START EXERCISE PASSAGE

Advertising standards authority unconvinced by “seventh son of seventh son” healer folklore

Televangelist’s claims of a miracle healing soap violates advertising code

U.K. church claims olive oil drink is miracle cure for cancer, HIV and diabetes

Which medical text prescribes Jesus as a cancer cure?

 

  8 comments for “New skeptical society in New Zealand succeeds in advertising complaint

  1. Bill T.
    June 27, 2014 at 1:54 PM

    Are N. Z.’s guarantees of freedom of religion analgous to those in the U. S? Any Kiwis out there that can illuminate this?

    • June 27, 2014 at 6:07 PM

      New Zealand is still part of the Commonwealth, which means that Queen Elizabeth is our head of state, and she’s also the head of the Church of England and “Defender of the Faith”. I believe the meetings of our parliament still start with a Christian prayer, but for all intents and purposes New Zealand is a secular country with freedom of religion. As of our last (and fairly recent) census, about 40% of kiwis reported that they have no religion.

      • Bill T.
        June 30, 2014 at 11:23 AM

        Thanks Mark, appreciate your reply. I was aware of the king or queen being the head of the CoE, I learned something new in that the monarch is the head of state of the Commonwealth countries, a question I hadn’t thought to ask.

  2. June 27, 2014 at 5:54 PM

    Thanks Sharon :)

    One small correction to make is that this wasn’t actually a legal ruling. The ASA is part of the New Zealand advertising industry’s process of self-regulation, and they don’t have any legal power. When they uphold a complaint, advertisers are requested to *voluntarily* remove their advertisement. Reputable advertisers such as newspapers and TV channels will always comply with this, but self-publishing advertisers often won’t.

END EXERCISE PASSAGE
START DATA EXTRACT

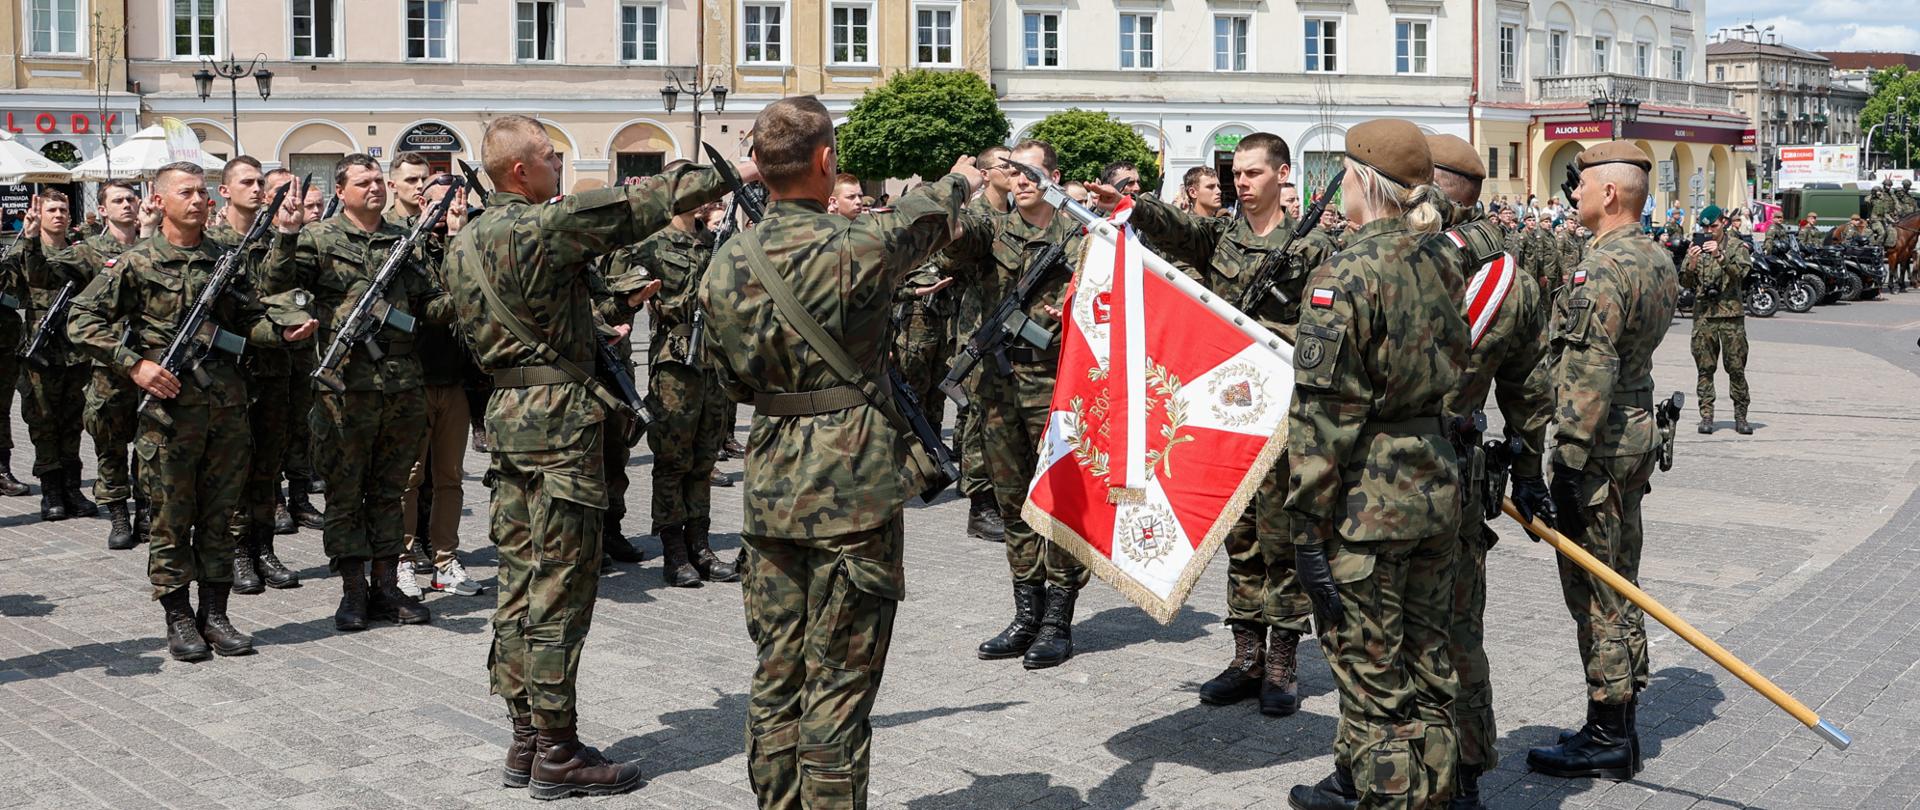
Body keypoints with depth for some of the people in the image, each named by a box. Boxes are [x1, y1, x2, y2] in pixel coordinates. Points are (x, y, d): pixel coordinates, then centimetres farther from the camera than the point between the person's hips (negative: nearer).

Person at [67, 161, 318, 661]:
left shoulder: (227, 259, 11)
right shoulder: (135, 263, -2)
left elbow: (248, 319, 12)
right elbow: (83, 322, -3)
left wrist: (285, 329, -8)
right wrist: (134, 365, -12)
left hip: (228, 408, 4)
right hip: (169, 407, -4)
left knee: (219, 515, 9)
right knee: (172, 518, 4)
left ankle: (214, 614, 18)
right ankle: (179, 620, 14)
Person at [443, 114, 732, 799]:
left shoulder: (463, 242, 13)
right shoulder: (546, 224, -15)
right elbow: (638, 204, -11)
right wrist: (725, 175, 1)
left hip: (504, 412, 9)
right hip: (559, 416, -9)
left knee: (521, 582, 12)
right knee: (561, 589, -4)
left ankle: (525, 741, 19)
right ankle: (557, 755, 1)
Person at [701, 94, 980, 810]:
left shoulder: (727, 263, 2)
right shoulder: (856, 248, -14)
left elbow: (732, 380, 12)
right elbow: (921, 219, 7)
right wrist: (959, 182, 28)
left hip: (770, 483, 6)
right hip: (855, 483, -6)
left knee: (778, 668, 15)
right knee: (840, 676, 2)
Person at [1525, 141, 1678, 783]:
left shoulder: (1604, 268, -20)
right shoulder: (1657, 260, 12)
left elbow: (1590, 376, -24)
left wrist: (1568, 461, -22)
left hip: (1598, 448, -10)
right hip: (1638, 435, 10)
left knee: (1595, 594, -3)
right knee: (1617, 586, 16)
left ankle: (1605, 741, 5)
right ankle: (1619, 725, 26)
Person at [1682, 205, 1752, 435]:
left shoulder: (1737, 246, 3)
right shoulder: (1698, 246, 11)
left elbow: (1741, 271, -14)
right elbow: (1686, 282, 6)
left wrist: (1720, 256, -25)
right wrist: (1692, 263, -13)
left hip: (1731, 314, -2)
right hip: (1703, 314, 2)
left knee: (1736, 368, 0)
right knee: (1705, 368, 2)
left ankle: (1740, 416, 7)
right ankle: (1706, 415, 5)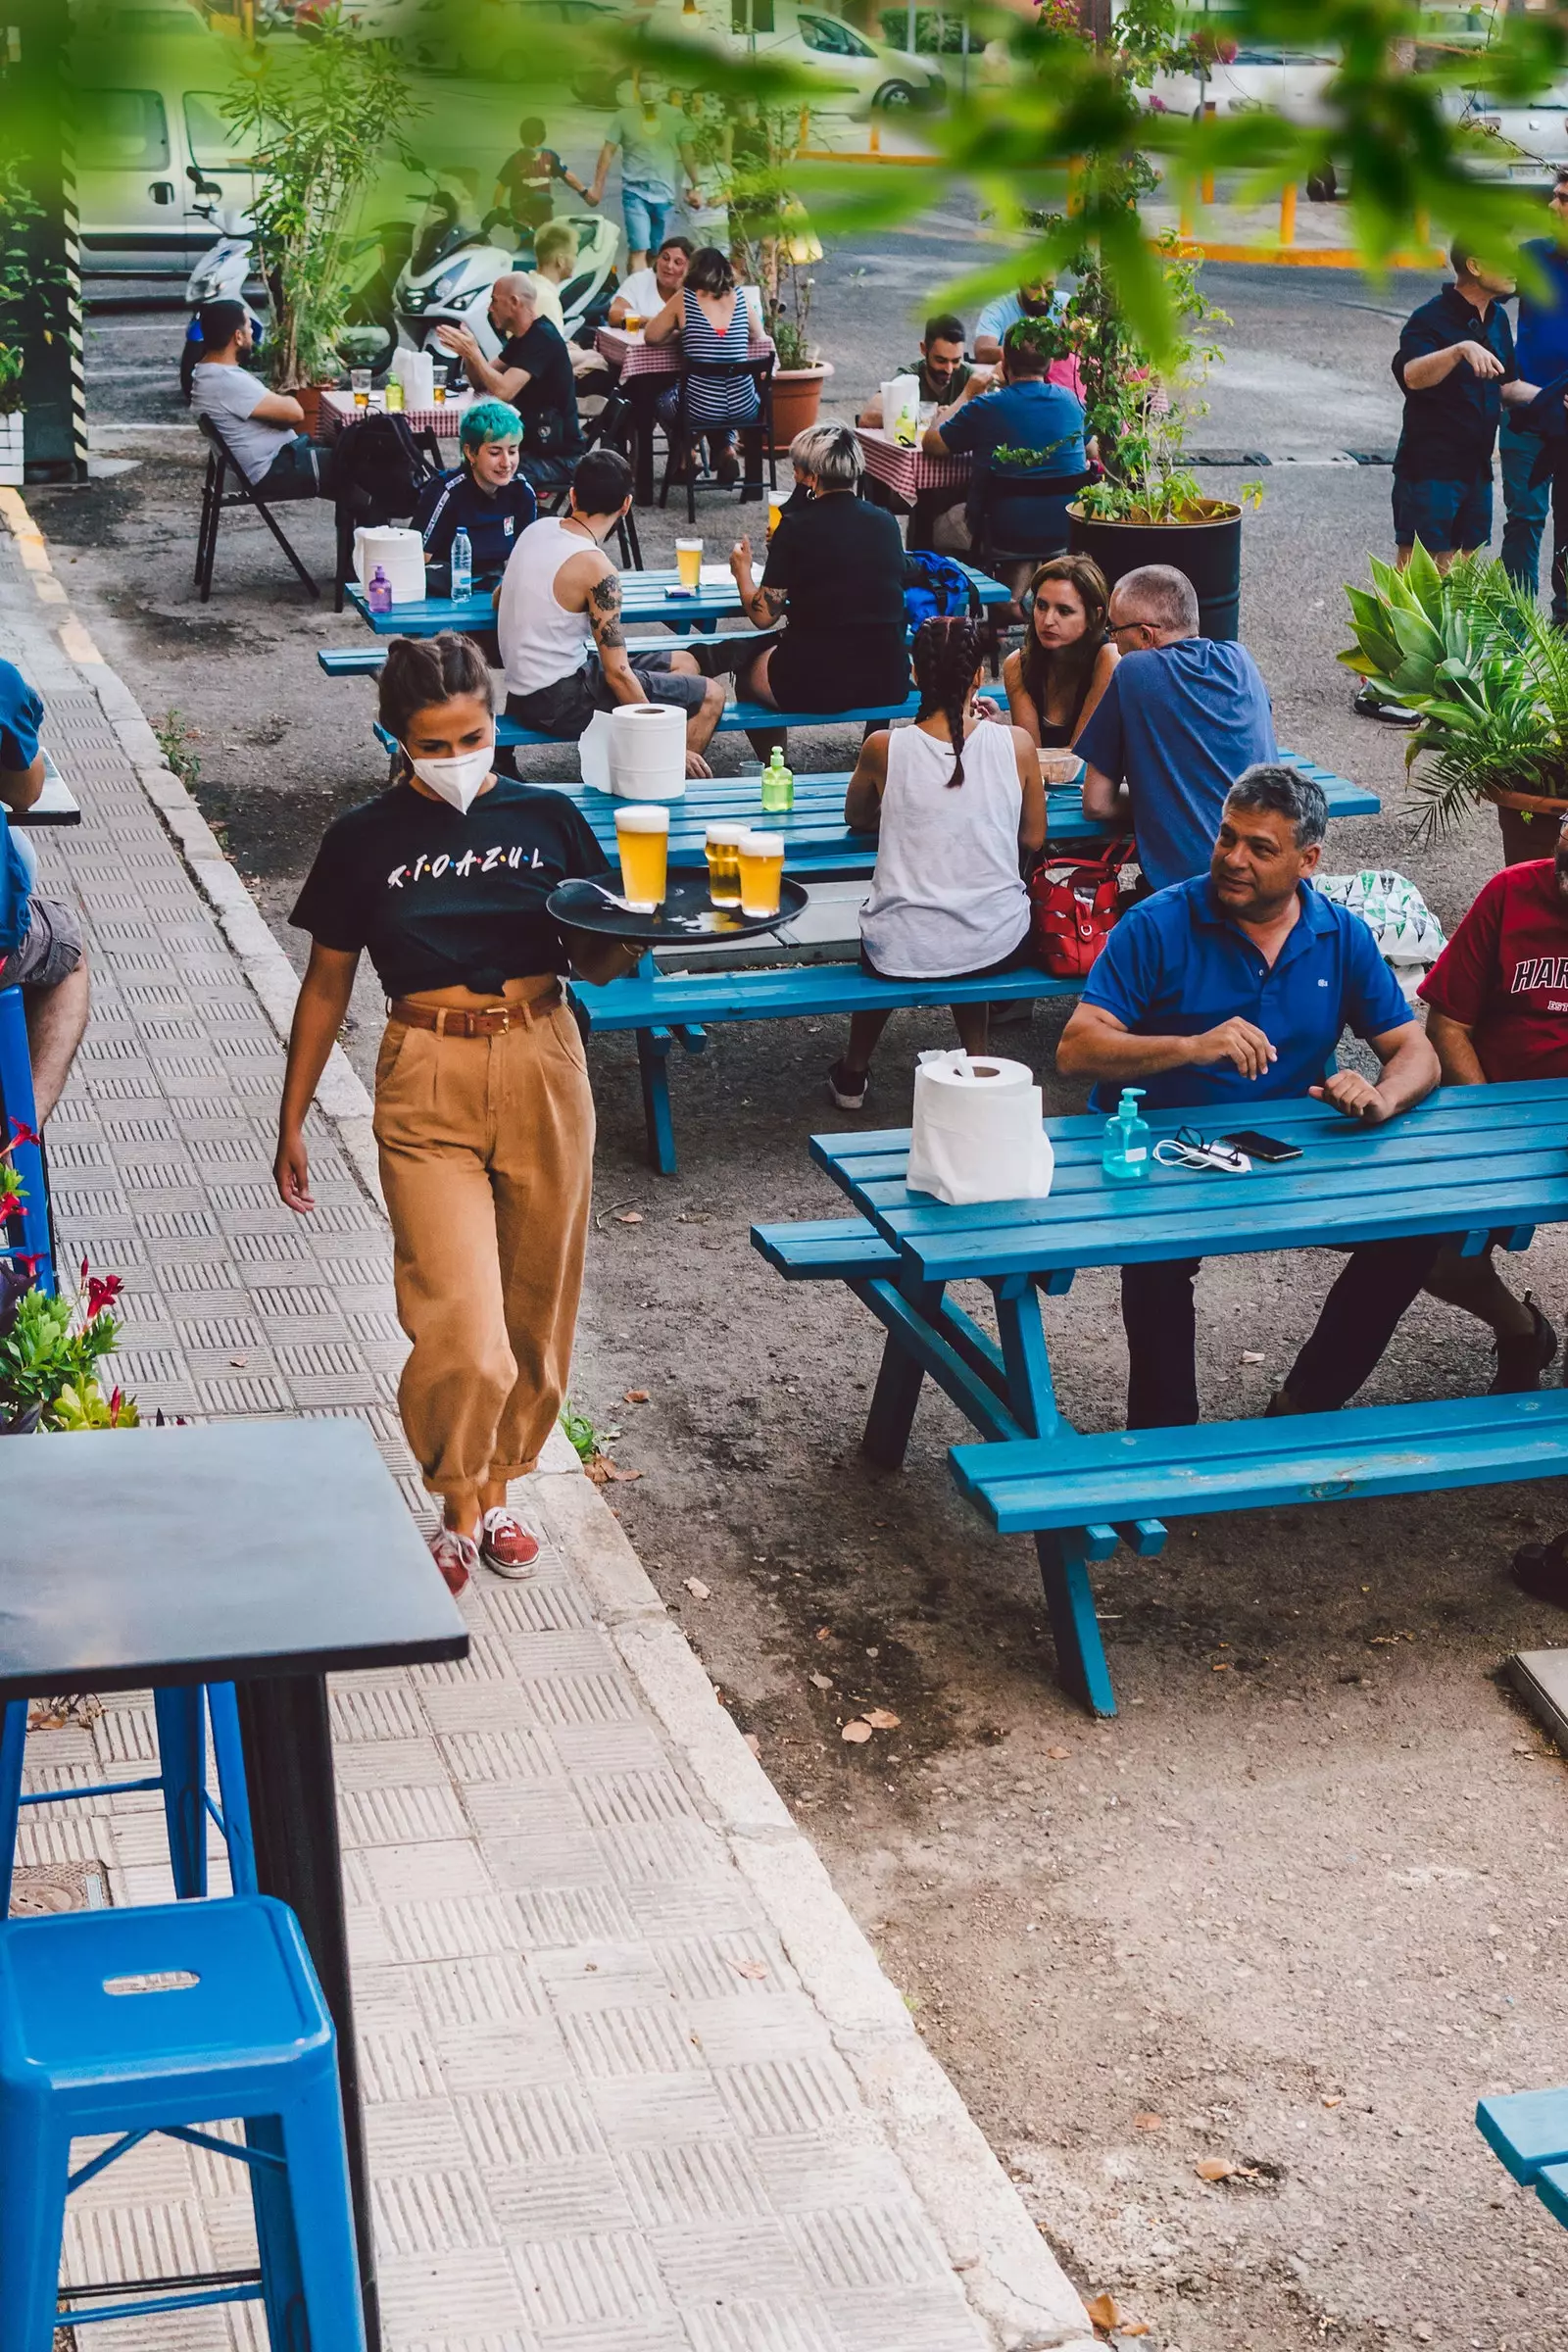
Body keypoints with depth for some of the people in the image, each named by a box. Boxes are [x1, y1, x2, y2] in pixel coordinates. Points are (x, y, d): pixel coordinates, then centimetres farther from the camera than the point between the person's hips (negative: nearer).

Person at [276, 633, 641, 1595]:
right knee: (459, 1327, -12)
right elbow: (328, 985, 7)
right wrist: (292, 1123, 7)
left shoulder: (547, 819, 2)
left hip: (542, 1070, 2)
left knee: (535, 1308, 12)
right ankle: (458, 1507, 11)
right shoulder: (367, 840, -1)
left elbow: (593, 962, 9)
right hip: (428, 1085, -2)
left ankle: (499, 1489, 34)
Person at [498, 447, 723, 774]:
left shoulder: (538, 528, 2)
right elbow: (618, 674, -21)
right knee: (710, 695, -2)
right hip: (559, 703, -9)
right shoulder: (596, 569, -22)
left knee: (684, 663, 20)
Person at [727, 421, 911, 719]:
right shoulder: (886, 523, 4)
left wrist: (742, 570, 16)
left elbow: (763, 615, -6)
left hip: (818, 684, -5)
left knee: (748, 662, 24)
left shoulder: (796, 529, -9)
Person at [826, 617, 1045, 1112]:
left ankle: (853, 1072, 48)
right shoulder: (1016, 743, -7)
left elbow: (855, 818, 12)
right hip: (997, 949, 0)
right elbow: (1033, 840, 8)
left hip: (901, 956, 0)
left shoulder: (884, 747, -8)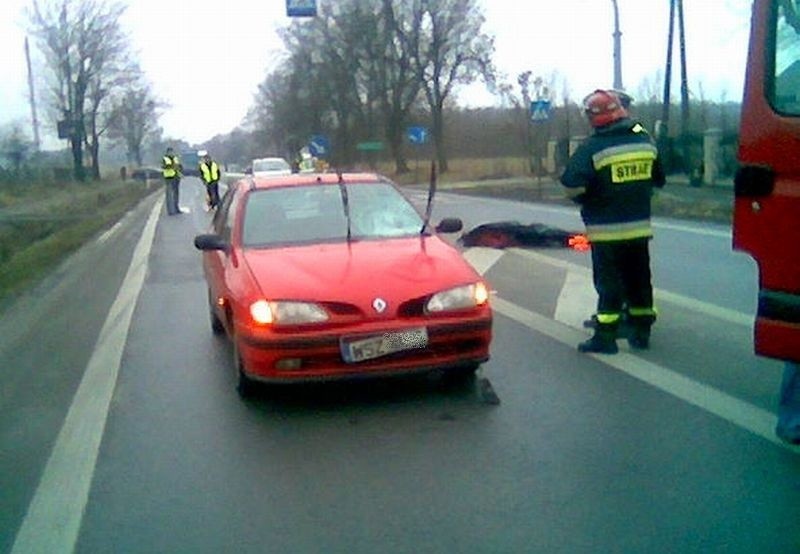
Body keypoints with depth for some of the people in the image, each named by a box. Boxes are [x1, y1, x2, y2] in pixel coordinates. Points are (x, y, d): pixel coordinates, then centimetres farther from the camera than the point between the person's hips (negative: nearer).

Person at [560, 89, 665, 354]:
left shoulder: (592, 148, -15)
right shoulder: (645, 141, 4)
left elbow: (572, 185, -20)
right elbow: (658, 179, 14)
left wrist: (585, 200, -1)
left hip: (607, 230, -5)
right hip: (640, 226, 5)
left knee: (609, 283, 1)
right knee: (639, 280, 14)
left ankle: (605, 336, 2)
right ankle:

END DATA EXTRACT

> THINGS TO DO
- a) Duplicate the passage of the comment thread about the New Zealand advertising complaint, starting at "Thanks Mark, appreciate" and ending at "thought to ask.".
- b) In the comment thread about the New Zealand advertising complaint, what share of New Zealanders reported having no religion in the last census?
- c) Take the comment thread about the New Zealand advertising complaint further, picking up right after its final sentence.
These rows were drawn from a separate source.

> PER-TASK ANSWERS
- a)
Thanks Mark, appreciate your reply. I was aware of the king or queen being the head of the CoE, I learned something new in that the monarch is the head of state of the Commonwealth countries, a question I hadn’t thought to ask.

- b) About 40% of New Zealanders reported having no religion.

- c)
    There have been some issues in the past, particularly with advertisers of amber teething necklaces refusing to remove misleading claims after having complaints upheld against them, e.g. e.g. http://www.stuff.co.nz/national/health/10169844/Bead-maker-disregards-criticism-of-its-claims. That particular complaint wasn’t mine, but I’ve had a previous complaint upheld against the same advertiser for the same reason (http://asa.co.nz/display.php?ascb_number=13229) and the other 20 or so complaints against similar advertisements mentioned in that article were also from me.

    There’s recently been a change to New Zealand’s Fair Trading Act that makes “unsubstantiated representations in trade” illegal. We at the Society for Science Based Healthcare are hoping that the Commerce Commission, who enforces that act, will now take some legal action against the advertisers who have been refusing to remove their misleading health claims.

    • June 27, 2014 at 6:16 PM

      On the topic of the ASA having no legal authority, it’s probably also worth mentioning that a lot of people, including many advertisers, don’t understand this regulatory framework and think that the ASA is a government agency with statutory authority.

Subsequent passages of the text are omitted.